🤖 AI Summary
This work addresses the severe degradation of privacy protection for high-influence records (e.g., top earners in income or corporate salary data) under traditional differential privacy mechanisms when applied to highly skewed datasets. We propose a novel per-record differential privacy framework wherein privacy loss decays logarithmically with record influence. Our method achieves graceful privacy degradation in unbounded statistical tasks (e.g., summation) via influence-adaptive noise scaling and theory-driven sensitivity control. Crucially, we break the conventional linear or quadratic decay barriers, establishing—for the first time—a provable logarithmic privacy loss decay guarantee. Experiments on real-world corporate salary data demonstrate that our approach significantly strengthens privacy protection for high-value records while reducing utility loss by over 40% compared to baseline methods. Moreover, it preserves estimator unbiasedness and satisfies strict differential privacy compliance.
📝 Abstract
We develop formal privacy mechanisms for releasing statistics from data with many outlying values, such as income data. These mechanisms ensure that a per-record differential privacy guarantee degrades slowly in the protected records' influence on the statistics being released. Formal privacy mechanisms generally add randomness, or"noise,"to published statistics. If a noisy statistic's distribution changes little with the addition or deletion of a single record in the underlying dataset, an attacker looking at this statistic will find it plausible that any particular record was present or absent, preserving the records' privacy. More influential records -- those whose addition or deletion would change the statistics' distribution more -- typically suffer greater privacy loss.
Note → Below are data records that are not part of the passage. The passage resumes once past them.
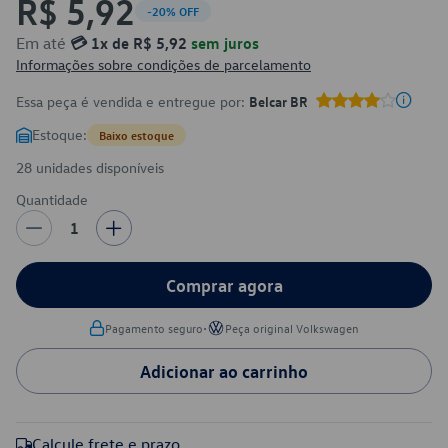
R$ 5,92
-20% OFF
Em até
💳 1x de R$ 5,92
sem juros
Informações sobre condições de parcelamento
Essa peça é vendida e entregue por:
Belcar BR
Estoque:
Baixo estoque
28 unidades disponíveis
Quantidade
1
Comprar agora
•
Pagamento seguro
Peça original Volkswagen
Adicionar ao carrinho
Calcule frete e prazo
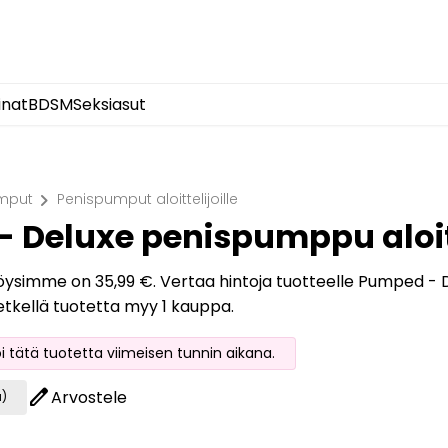
inat
BDSM
Seksiasut
chevron_right
mput
Penispumput aloittelijoille
 Deluxe penispumppu aloitt
löysimme on 35,99 €. Vertaa hintoja tuotteelle Pumped - De
etkellä tuotetta myy 1 kauppa.
oi tätä tuotetta viimeisen tunnin aikana.
edit
Arvostele
a)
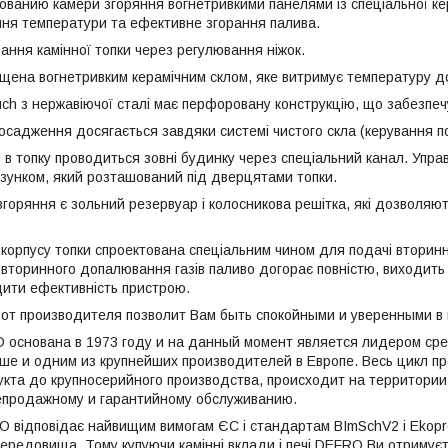
ованию камери згоряння вогнетривкими панелями із спеціальної кер
ня температури та ефективне згорання палива.
ання камінної топки через регулювання ніжок.
щена вогнетривким керамічним склом, яке витримує температуру до
uch з нержавіючої сталі має перфоровану конструкцію, що забезп
 осадження досягається завдяки системі чистого скла (керування по
я в топку проводиться зовні будинку через спеціальний канал. Упр
зунком, який розташований під дверцятами топки.
згоряння є зольний резервуар і колосникова решітка, які дозволяют
 корпусу топки спроектована спеціальним чином для подачі вторинн
 вторинного допалювання газів паливо догорає повністю, виходить 
ити ефективність пристрою.
и от производителя позволит Вам быть спокойными и уверенными в
 основана в 1973 году и на данный момент является лидером ср
ше и одним из крупнейших производителей в Европе. Весь цикл пр
кта до крупносерийного производства, происходит на территори
епродажному и гарантийному обслуживанию.
 відповідає найвищим вимогам ЄС і стандартам BImSchV2 і Ekoproje
ередовища. Тому купуючи камінні вклади і печі DEFRO Ви отримуєте 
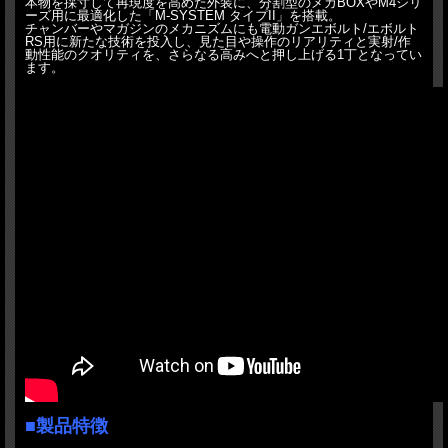
本物を採寸して再現度を高めた外装に、分割型のメカBOXやM4シリ
ーズ用に最適化した「M-SYSTEM タイプII」を搭載。
チャンバーやマガジンのメカニズムにも電動ガンエボルト/エボルト
RS用に新たな技術を投入し、見た目や操作のリアリティと実射/作
動性能のクオリティを、さらなる高みへと押し上げる1丁となってい
ます。
■製品特徴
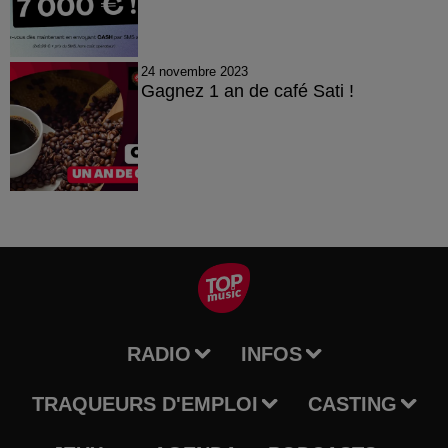
24 novembre 2023
Gagnez 1 an de café Sati !
RADIO
INFOS
TRAQUEURS D'EMPLOI
CASTING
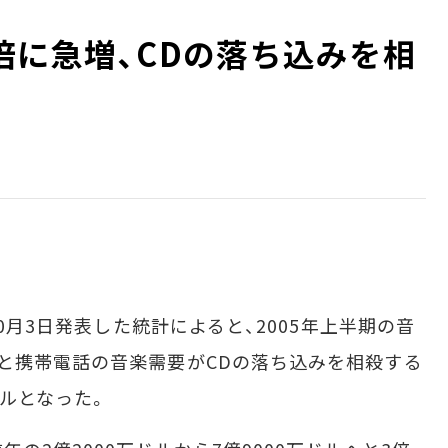
倍に急増、CDの落ち込みを相
0月3日発表した統計によると、2005年上半期の音
と携帯電話の音楽需要がCDの落ち込みを相殺する
ドルとなった。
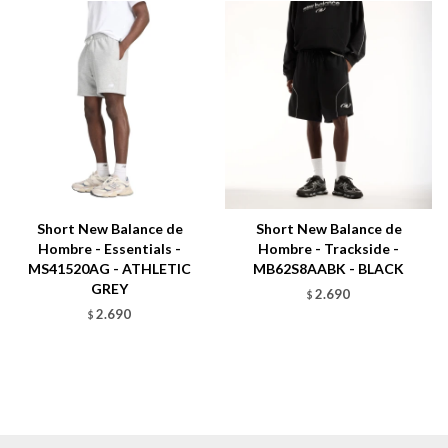
Short New Balance de
Short New Balance de
Hombre - Essentials -
Hombre - Trackside -
MS41520AG - ATHLETIC
MB62S8AABK - BLACK
GREY
2.690
$
2.690
$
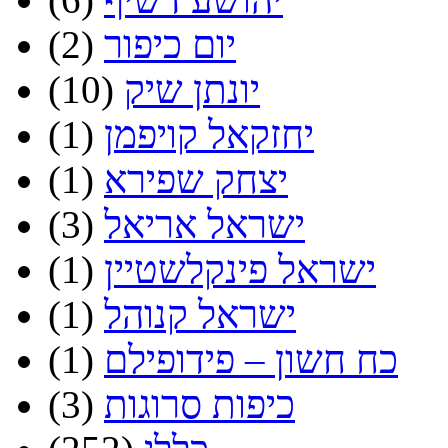
יום כיפור
(2)
יונתן שיק
(10)
יחזקאל קויפמן
(1)
יצחק שפירא
(1)
ישראל אריאל
(3)
ישראל פינקלשטיין
(1)
ישראל קנוהל
(1)
כח חשון – פידופילם
(1)
כיפות סרוגות
(3)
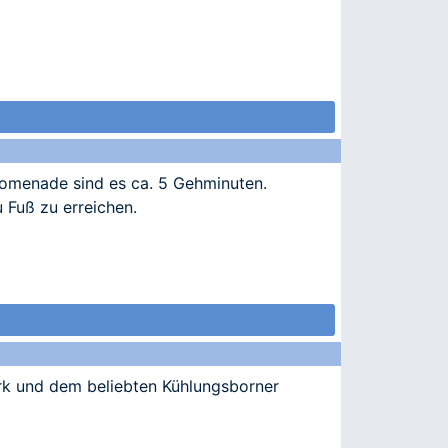
romenade sind es ca. 5 Gehminuten.
 Fuß zu erreichen.
rk und dem beliebten Kühlungsborner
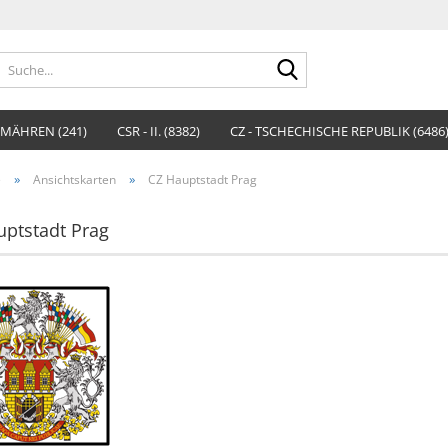
Suche...
MÄHREN (241)
CSR - II. (8382)
CZ - TSCHECHISCHE REPUBLIK (6486
»
»
e
Ansichtskarten
CZ Hauptstadt Prag
uptstadt Prag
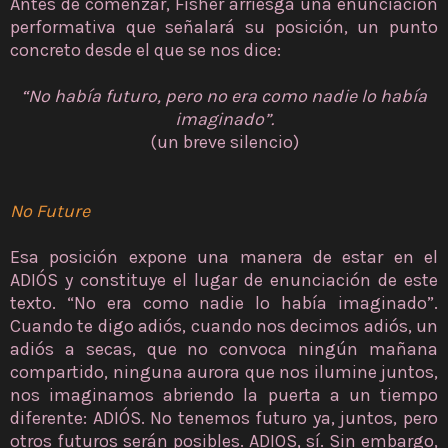
Antes de comenzar, Fisher arriesga una enunciación
performativa que señalará su posición, un punto
concreto desde el que se nos dice:
“No había futuro, pero no era como nadie lo había
imaginado”.
(un breve silencio)
No Future
Esa posición expone una manera de estar en el
ADIÓS y constituye el lugar de enunciación de este
texto. “No era como nadie lo había imaginado”.
Cuando te digo adiós, cuando nos decimos adiós, un
adiós a secas, que no convoca ningún mañana
compartido, ninguna aurora que nos ilumine juntos,
nos imaginamos abriendo la puerta a un tiempo
diferente: ADIÓS. No tenemos futuro ya, juntos, pero
otros futuros serán posibles. ADIOS, sí. Sin embargo,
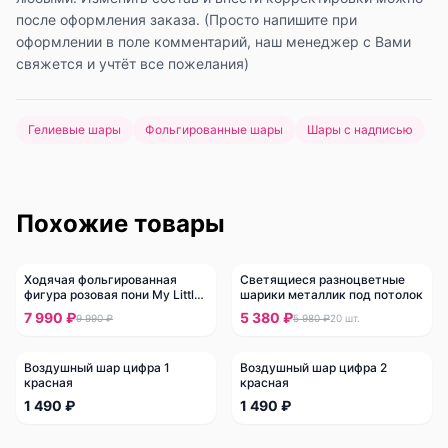
после оформления заказа. (Просто напишите при
оформлении в поле комментарий, наш менеджер с Вами
свяжется и учтёт все пожелания)
Гелиевые шары
Фольгированные шары
Шары с надписью
Похожие товары
Ходячая фольгированная
Светящиеся разноцветные
-
20
%
-
10
%
фигура розовая пони My Little
шарики металлик под потолок
Pony
7 990 ₽
5 380 ₽
9 990 ₽
5 980 ₽
20
шт.
Воздушный шар цифра 1
Воздушный шар цифра 2
красная
красная
1 490 ₽
1 490 ₽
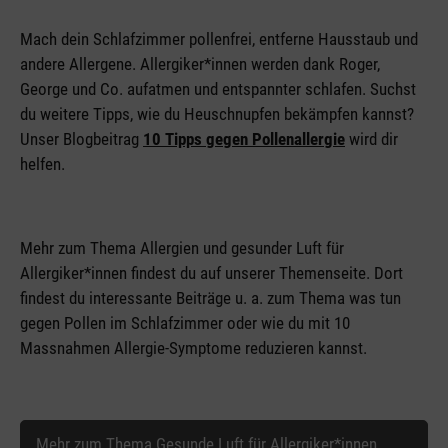
Mach dein Schlafzimmer pollenfrei, entferne Hausstaub und
andere Allergene. Allergiker*innen werden dank Roger,
George und Co. aufatmen und entspannter schlafen. Suchst
du weitere Tipps, wie du Heuschnupfen bekämpfen kannst?
Unser Blogbeitrag
10 Tipps gegen Pollenallergie
wird dir
helfen.
Mehr zum Thema Allergien und gesunder Luft für
Allergiker*innen findest du auf unserer Themenseite. Dort
findest du interessante Beiträge u. a. zum Thema was tun
gegen Pollen im Schlafzimmer oder wie du mit 10
Massnahmen Allergie-Symptome reduzieren kannst.
Mehr zum Thema Gesunde Luft für Allergiker*innen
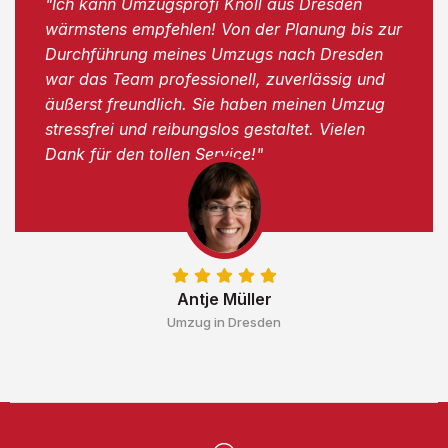
"Ich kann Umzugsprofi Knoll aus Dresden
wärmstens empfehlen! Von der Planung bis zur
Durchführung meines Umzugs nach Dresden
war das Team professionell, zuverlässig und
äußerst freundlich. Sie haben meinen Umzug
stressfrei und reibungslos gestaltet. Vielen
Dank für den tollen Service!"
Antje Müller
Umzug in Dresden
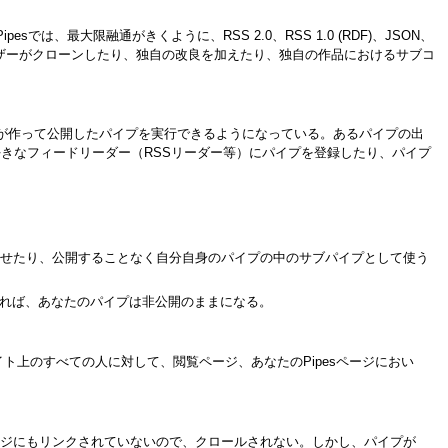
、最大限融通がきくように、RSS 2.0、RSS 1.0 (RDF)、JSON、
ーザーがクローンしたり、独自の改良を加えたり、独自の作品におけるサブコ
かが作って公開したパイプを実行できるようになっている。あるパイプの出
きなフィードリーダー（RSSリーダー等）にパイプを登録したり、パイプ
。
らせたり、公開することなく自分自身のパイプの中のサブパイプとして使う
ければ、あなたのパイプは非公開のままになる。
れはサイト上のすべての人に対して、閲覧ページ、あなたのPipesページにおい
開ページにもリンクされていないので、クロールされない。しかし、パイプが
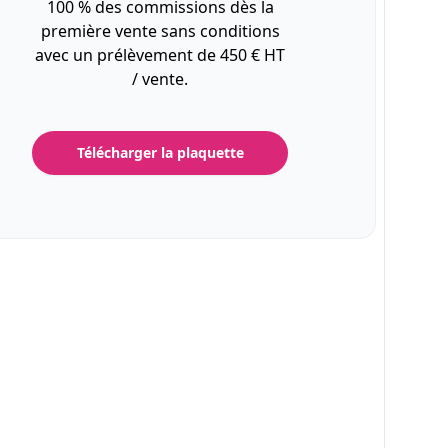
100 % des commissions dès la
première vente sans conditions
avec un prélèvement de 450 € HT
/ vente.
Télécharger la plaquette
The per-record differential privacy framework quantifies these record-specific privacy guarantees, but existing mechanisms let these guarantees degrade rapidly (linearly or quadratically) with influence. While this may be acceptable in cases with some moderately influential records, it results in unacceptably high privacy losses when records' influence varies widely, as is common in economic data. We develop mechanisms with privacy guarantees that instead degrade as slowly as logarithmically with influence. These mechanisms allow for the accurate, unbiased release of statistics, while providing meaningful protection for highly influential records. As an example, we consider the private release of sums of unbounded establishment data such as payroll, where our mechanisms extend meaningful privacy protection even to very large establishments. We evaluate these mechanisms empirically and demonstrate their utility.